EXERCISE DIRECTIONS
Copy out exactly every line from the line containing "44: (191, 356, 8.93)" until the records below end, inclusive of both boundary lines.

Start of DATA

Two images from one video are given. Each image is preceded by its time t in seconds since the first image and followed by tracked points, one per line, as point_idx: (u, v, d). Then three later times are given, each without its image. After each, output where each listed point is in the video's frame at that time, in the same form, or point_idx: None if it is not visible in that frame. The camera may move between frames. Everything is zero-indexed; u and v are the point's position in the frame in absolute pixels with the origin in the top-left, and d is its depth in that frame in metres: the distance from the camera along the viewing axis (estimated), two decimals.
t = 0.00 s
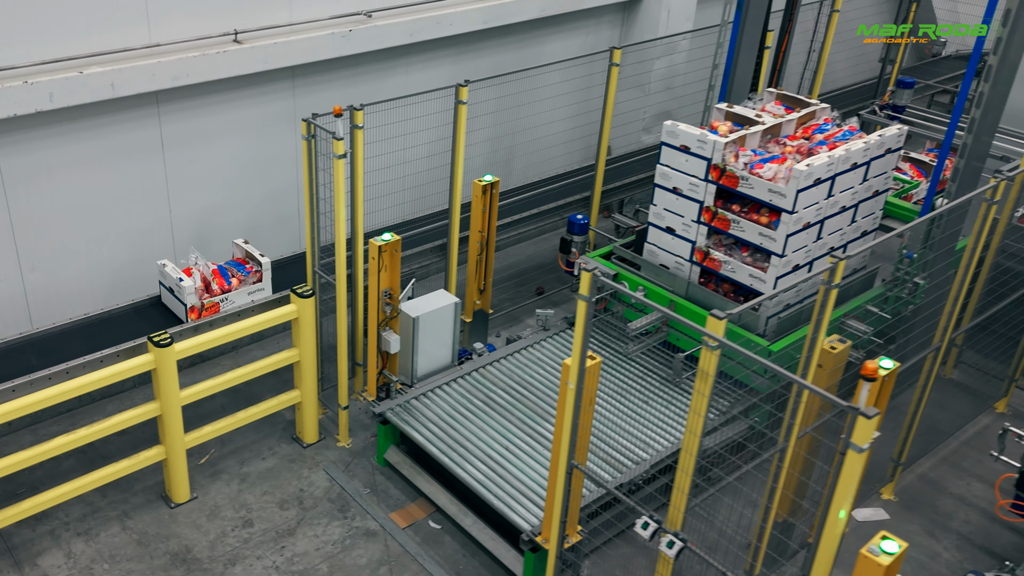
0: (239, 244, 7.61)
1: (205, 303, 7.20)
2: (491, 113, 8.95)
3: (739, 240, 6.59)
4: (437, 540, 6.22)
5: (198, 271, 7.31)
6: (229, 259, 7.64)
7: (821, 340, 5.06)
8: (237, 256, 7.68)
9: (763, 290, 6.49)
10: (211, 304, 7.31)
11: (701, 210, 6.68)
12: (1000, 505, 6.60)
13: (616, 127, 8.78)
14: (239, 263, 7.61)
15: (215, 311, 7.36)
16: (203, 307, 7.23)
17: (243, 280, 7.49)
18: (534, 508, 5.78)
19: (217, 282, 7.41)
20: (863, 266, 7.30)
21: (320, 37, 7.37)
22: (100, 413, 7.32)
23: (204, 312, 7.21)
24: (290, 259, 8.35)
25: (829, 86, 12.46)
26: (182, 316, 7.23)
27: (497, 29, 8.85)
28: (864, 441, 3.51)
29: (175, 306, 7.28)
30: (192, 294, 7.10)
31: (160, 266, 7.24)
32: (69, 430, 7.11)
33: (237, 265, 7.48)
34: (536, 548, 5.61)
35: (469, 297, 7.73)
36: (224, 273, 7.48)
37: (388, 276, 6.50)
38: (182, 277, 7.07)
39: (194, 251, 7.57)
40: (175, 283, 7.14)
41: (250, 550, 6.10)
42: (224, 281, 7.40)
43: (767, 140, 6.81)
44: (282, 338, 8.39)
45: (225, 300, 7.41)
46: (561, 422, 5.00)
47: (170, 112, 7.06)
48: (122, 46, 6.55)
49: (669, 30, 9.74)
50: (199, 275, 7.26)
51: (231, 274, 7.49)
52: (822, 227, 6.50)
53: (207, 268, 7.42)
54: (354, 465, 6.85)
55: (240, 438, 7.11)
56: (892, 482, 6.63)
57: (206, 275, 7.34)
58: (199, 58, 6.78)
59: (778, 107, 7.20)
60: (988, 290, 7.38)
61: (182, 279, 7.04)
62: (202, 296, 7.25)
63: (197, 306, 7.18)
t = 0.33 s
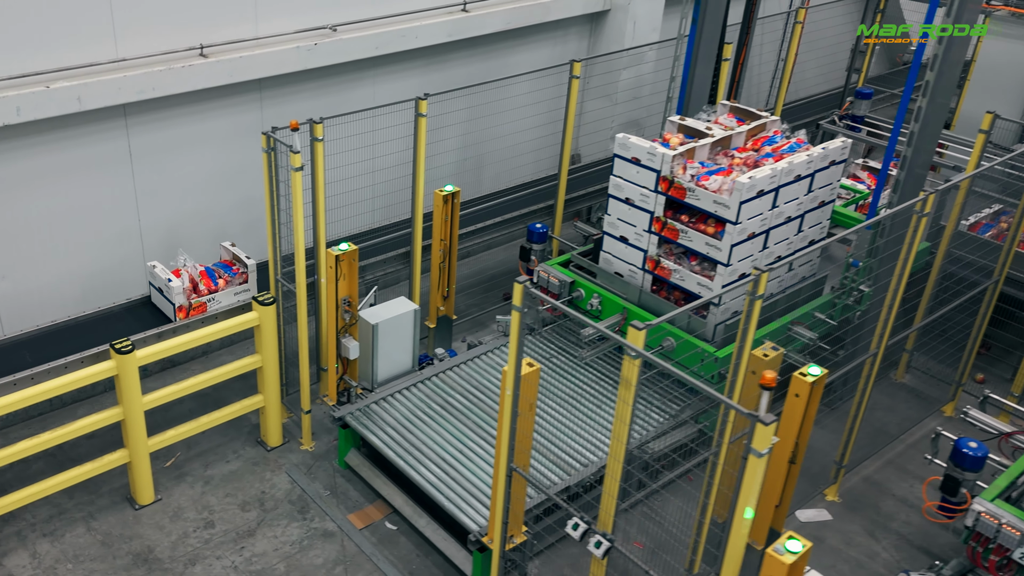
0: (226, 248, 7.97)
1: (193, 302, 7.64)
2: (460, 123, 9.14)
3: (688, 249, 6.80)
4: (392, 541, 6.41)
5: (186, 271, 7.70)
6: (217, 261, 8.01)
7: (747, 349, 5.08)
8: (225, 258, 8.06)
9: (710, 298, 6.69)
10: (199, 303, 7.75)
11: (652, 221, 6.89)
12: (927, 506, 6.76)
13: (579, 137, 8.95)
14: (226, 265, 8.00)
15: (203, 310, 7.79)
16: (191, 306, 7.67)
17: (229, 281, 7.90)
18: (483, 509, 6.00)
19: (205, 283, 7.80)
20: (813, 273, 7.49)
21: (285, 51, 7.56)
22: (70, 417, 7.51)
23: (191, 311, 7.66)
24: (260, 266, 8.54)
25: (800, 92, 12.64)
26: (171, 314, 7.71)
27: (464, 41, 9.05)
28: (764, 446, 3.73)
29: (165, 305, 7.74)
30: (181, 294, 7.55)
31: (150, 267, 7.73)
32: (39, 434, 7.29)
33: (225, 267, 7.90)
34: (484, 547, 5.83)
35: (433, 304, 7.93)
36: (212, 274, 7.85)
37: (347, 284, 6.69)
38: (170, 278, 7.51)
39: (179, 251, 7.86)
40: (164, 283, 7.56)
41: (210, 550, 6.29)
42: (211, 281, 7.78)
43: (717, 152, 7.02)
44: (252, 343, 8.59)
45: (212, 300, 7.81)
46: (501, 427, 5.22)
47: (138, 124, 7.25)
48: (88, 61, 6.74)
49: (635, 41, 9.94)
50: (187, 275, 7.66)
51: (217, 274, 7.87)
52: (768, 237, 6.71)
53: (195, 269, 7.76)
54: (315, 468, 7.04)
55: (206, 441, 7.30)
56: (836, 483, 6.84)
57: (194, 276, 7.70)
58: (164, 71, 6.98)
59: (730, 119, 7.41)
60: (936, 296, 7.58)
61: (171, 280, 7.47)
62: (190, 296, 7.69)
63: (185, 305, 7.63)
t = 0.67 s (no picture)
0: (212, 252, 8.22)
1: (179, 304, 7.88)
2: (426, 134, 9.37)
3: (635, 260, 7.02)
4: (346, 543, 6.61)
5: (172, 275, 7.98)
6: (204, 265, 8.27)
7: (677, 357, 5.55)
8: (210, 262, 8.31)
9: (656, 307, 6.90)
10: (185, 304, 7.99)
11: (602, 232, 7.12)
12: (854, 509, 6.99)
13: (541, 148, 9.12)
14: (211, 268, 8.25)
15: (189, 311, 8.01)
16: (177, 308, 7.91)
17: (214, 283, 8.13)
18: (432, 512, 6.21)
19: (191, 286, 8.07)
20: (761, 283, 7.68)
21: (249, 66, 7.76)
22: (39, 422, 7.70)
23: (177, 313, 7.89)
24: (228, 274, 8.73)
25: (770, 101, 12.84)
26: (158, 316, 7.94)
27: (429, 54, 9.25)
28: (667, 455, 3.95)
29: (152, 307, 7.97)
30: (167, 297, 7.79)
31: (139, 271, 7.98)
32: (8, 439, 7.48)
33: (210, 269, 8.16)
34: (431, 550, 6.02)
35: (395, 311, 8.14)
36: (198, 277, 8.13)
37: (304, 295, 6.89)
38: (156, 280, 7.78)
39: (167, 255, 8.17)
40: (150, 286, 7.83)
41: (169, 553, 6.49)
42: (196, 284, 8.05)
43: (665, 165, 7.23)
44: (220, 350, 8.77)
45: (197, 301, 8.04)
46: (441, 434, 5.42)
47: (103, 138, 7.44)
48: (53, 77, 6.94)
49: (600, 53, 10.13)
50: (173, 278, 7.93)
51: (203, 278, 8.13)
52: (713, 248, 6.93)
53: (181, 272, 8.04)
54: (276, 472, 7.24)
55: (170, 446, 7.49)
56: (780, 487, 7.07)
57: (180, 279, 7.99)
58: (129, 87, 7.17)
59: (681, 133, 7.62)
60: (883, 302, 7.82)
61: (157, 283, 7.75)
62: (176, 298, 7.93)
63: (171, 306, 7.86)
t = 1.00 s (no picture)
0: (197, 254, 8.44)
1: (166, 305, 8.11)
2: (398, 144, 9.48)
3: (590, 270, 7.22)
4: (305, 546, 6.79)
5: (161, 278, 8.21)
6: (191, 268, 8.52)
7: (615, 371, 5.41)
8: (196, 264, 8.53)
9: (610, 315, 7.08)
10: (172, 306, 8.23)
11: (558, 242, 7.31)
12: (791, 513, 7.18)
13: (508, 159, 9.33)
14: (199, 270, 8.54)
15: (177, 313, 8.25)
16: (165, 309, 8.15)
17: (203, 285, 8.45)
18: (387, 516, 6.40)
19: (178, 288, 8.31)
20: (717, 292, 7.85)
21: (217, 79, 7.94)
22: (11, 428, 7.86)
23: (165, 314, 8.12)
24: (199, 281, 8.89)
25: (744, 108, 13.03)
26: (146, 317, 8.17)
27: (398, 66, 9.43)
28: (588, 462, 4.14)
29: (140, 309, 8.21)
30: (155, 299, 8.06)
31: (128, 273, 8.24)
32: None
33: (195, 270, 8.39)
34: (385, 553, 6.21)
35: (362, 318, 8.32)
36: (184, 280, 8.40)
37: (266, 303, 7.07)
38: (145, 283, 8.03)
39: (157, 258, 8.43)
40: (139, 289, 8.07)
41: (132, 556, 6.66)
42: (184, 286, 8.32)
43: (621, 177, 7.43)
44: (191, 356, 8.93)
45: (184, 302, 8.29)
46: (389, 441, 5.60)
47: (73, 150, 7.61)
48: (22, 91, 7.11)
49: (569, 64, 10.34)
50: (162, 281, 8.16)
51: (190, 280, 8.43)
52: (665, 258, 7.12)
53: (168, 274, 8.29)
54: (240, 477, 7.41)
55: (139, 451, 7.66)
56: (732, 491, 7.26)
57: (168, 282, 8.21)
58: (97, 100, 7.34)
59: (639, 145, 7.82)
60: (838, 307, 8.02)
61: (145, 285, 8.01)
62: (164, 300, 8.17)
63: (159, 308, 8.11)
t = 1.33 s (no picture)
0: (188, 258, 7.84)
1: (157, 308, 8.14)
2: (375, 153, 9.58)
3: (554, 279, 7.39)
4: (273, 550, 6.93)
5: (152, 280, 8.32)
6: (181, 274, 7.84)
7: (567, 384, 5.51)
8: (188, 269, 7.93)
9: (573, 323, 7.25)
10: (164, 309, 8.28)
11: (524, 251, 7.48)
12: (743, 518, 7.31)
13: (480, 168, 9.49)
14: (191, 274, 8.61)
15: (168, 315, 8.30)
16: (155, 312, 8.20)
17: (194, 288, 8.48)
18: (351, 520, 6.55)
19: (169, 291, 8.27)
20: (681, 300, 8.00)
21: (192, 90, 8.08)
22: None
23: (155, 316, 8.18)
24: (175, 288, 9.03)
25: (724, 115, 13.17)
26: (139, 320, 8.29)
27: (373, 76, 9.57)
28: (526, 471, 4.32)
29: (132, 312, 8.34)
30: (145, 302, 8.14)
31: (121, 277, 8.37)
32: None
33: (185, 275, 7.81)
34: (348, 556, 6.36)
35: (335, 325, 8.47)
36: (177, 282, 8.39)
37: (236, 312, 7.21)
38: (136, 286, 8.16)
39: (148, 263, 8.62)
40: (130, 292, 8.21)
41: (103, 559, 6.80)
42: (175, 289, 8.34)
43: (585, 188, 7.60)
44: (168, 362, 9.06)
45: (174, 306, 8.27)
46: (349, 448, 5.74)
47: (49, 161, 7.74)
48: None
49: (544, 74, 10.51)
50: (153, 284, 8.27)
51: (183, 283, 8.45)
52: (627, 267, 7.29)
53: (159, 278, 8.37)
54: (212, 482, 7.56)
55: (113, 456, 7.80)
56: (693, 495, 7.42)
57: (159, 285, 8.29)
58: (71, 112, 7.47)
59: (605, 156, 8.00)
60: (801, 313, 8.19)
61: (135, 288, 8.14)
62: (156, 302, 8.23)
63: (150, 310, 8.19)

End of DATA

WRITTEN SOLUTION
44: (191, 356, 8.93)
45: (184, 302, 8.29)
46: (389, 441, 5.60)
47: (73, 150, 7.61)
48: (22, 91, 7.11)
49: (569, 64, 10.34)
50: (162, 281, 8.16)
51: (190, 280, 8.43)
52: (665, 258, 7.12)
53: (168, 274, 8.29)
54: (240, 477, 7.41)
55: (139, 451, 7.66)
56: (732, 491, 7.26)
57: (168, 282, 8.21)
58: (97, 100, 7.34)
59: (639, 145, 7.82)
60: (838, 307, 8.02)
61: (145, 285, 8.01)
62: (164, 300, 8.17)
63: (159, 308, 8.11)
t = 1.33 s (no picture)
0: (188, 258, 7.84)
1: (157, 308, 8.14)
2: (375, 153, 9.58)
3: (554, 279, 7.39)
4: (273, 550, 6.93)
5: (152, 280, 8.32)
6: (181, 274, 7.84)
7: (567, 384, 5.51)
8: (188, 269, 7.93)
9: (573, 323, 7.25)
10: (164, 309, 8.28)
11: (524, 251, 7.48)
12: (743, 518, 7.31)
13: (480, 168, 9.49)
14: (191, 274, 8.61)
15: (168, 315, 8.30)
16: (155, 312, 8.20)
17: (194, 288, 8.48)
18: (351, 520, 6.55)
19: (169, 291, 8.27)
20: (681, 300, 8.00)
21: (192, 90, 8.08)
22: None
23: (155, 316, 8.18)
24: (175, 288, 9.03)
25: (724, 115, 13.17)
26: (139, 320, 8.29)
27: (373, 76, 9.57)
28: (526, 471, 4.32)
29: (132, 312, 8.34)
30: (145, 302, 8.14)
31: (121, 277, 8.37)
32: None
33: (185, 275, 7.81)
34: (348, 556, 6.36)
35: (335, 325, 8.47)
36: (177, 282, 8.39)
37: (236, 312, 7.21)
38: (136, 286, 8.16)
39: (148, 263, 8.62)
40: (130, 292, 8.21)
41: (103, 559, 6.80)
42: (175, 289, 8.34)
43: (585, 188, 7.60)
44: (168, 362, 9.06)
45: (174, 306, 8.27)
46: (349, 448, 5.74)
47: (49, 161, 7.74)
48: None
49: (544, 74, 10.51)
50: (153, 284, 8.27)
51: (183, 283, 8.45)
52: (627, 267, 7.29)
53: (159, 278, 8.37)
54: (212, 482, 7.56)
55: (113, 456, 7.80)
56: (693, 495, 7.42)
57: (159, 285, 8.29)
58: (71, 112, 7.47)
59: (605, 156, 8.00)
60: (801, 313, 8.19)
61: (135, 288, 8.14)
62: (156, 302, 8.23)
63: (150, 310, 8.19)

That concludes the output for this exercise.